Les Indiens de la baie d'Hudson/Partie 1/Chapitre 2

Traduction par Édouard Delessert.
Amyot (p. 14-22).



CHAPITRE II.


Comme j’ai l’intention de parler du Sault-Sainte-Marie plus tard, j’en passerai ici la description sous silence. J’y séjournai quelques jours et m’embarquai pour Mackenaw sur un steamer. À Mackenaw, distant de quatre-vingt-dix milles, je trouvai une bande d’Indiens, au nombre de deux mille six cents, qui venaient de tous les points toucher une somme de vingt-cinq mille francs pour prix de terres cédées par eux aux États-Unis. C’étaient aussi des Ojibbeways et des Ottawas. En arrivant dans cet endroit, je plantai ma tente au milieu d’eux et commençai à les dessiner. Je fus obligé de m’éloigner, parce que leurs chiens affamés, ceux qu’ils gardent pour leurs traîneaux l’hiver et pour la chasse, dévoraient toutes mes provisions, et me menaçaient du même sort. On s’expliquera ce fait quand j’aurai dit qu’un soir, comme je finissais un croquis, assis par terre seul dans ma tente, avec ma chandelle plantée en terre près de moi, un de ces animaux fit irruption, saisit la chandelle tout allumée et s’enfuit en l’emportant, me laissant dans l’obscurité la plus complète.

Le jour suivant, comme je rentrais, je vis un chien se sauver de ma tente ; pensant qu’il venait de me voler, je résolus de me faire une justice sommaire et je déchargeai mon pistolet sur le maraudeur. Je m’aperçus que j’avais été plus loin que je ne pensais et que j’avais tué le chien. Je fus immédiatement assailli par le propriétaire de l’animal et par sa femme pour le payement de mon forfait ; je consentis à liquider l’affaire en leur demandant en échange le montant du jambon et des autres provisions qui m’avaient été soustraits par le défunt. Tout compte fait, nous nous trouvâmes quittes, et on m’invita à souper pour partager les dépouilles de ma victime, travail auquel je trouvai, quelques instants après, mes hôtes activement occupés.

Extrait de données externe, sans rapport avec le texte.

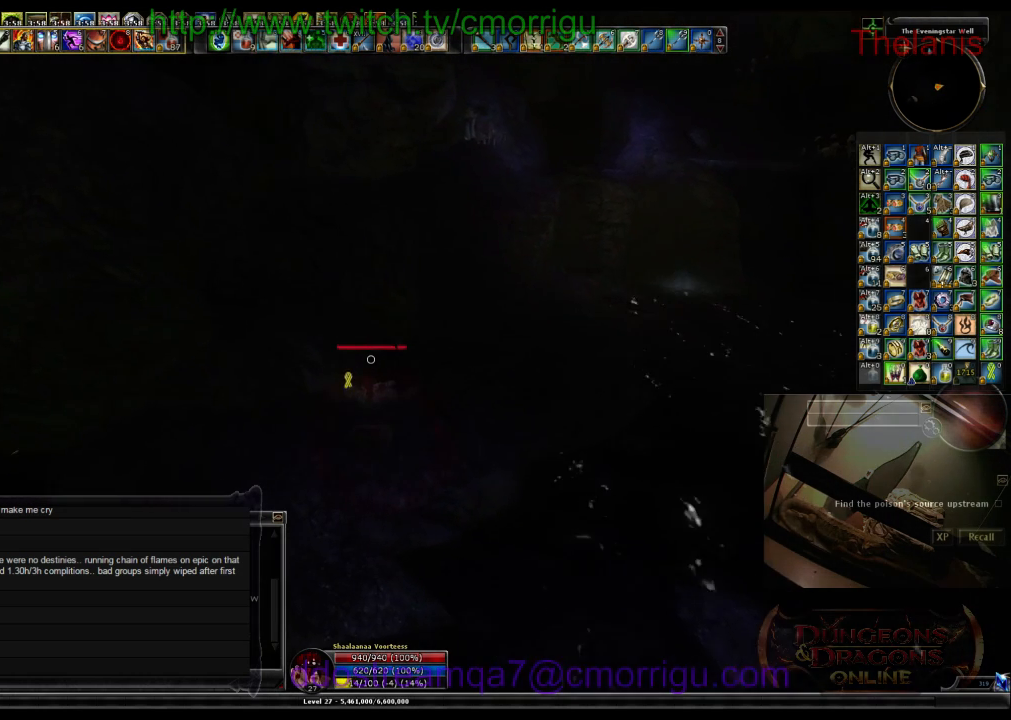
{"keys": ["w"], "events": []}
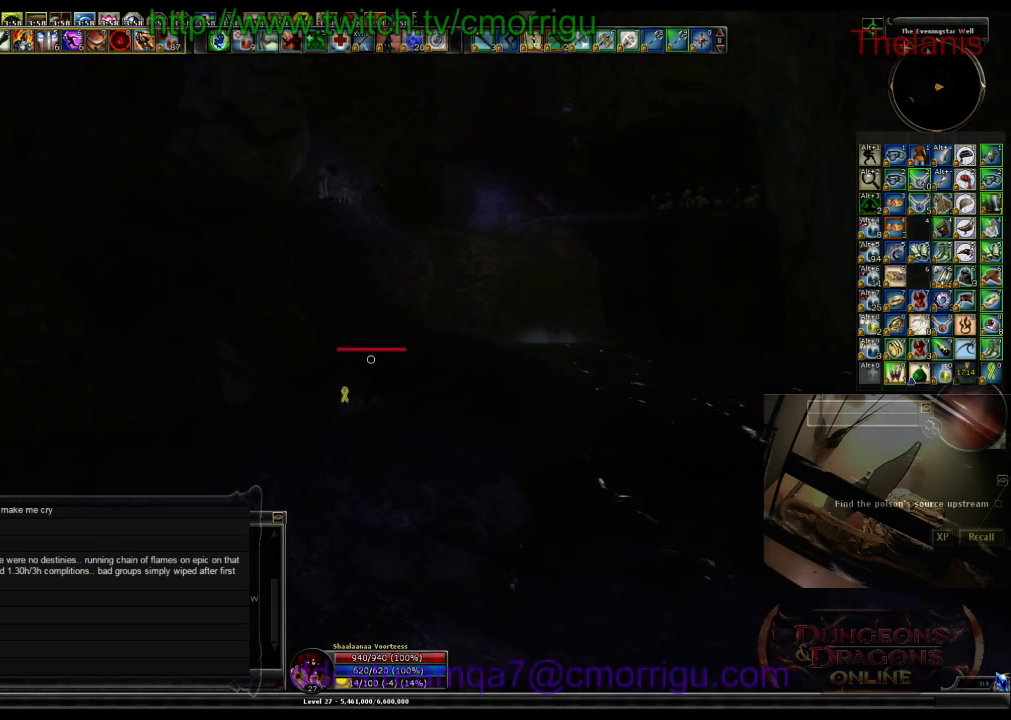
{"keys": ["w"], "events": []}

Les Indiens nomment cette île Mitchi-Macinum ou la « Grande Tortue, » parce que, vue à distance, elle ressemble à cet animal. Elle est située dans les détroits qui séparent les lacs Huron et Michigan, et contient quelques endroits pittoresques, un pont naturel entre autres que tous les étrangers visitent. Une compagnie de soldats tient garnison dans l’île. Les habitants ne vivent que de pêche, les rapides leur fournissant une quantité immense de saumons et de poissons blancs. Beaucoup de marchands se réunissent à Mackenaw, aux époques de payement ; ils apportent avec eux des liqueurs alcooliques qu’ils vendent en secret à ces malheureux ; car le commerce en est interdit, et maint Indien qui vient à Mackenaw de bien loin, retourne à son wigwam plus pauvre qu’auparavant, ayant eu une bonne ivresse pour toute récompense de son long voyage !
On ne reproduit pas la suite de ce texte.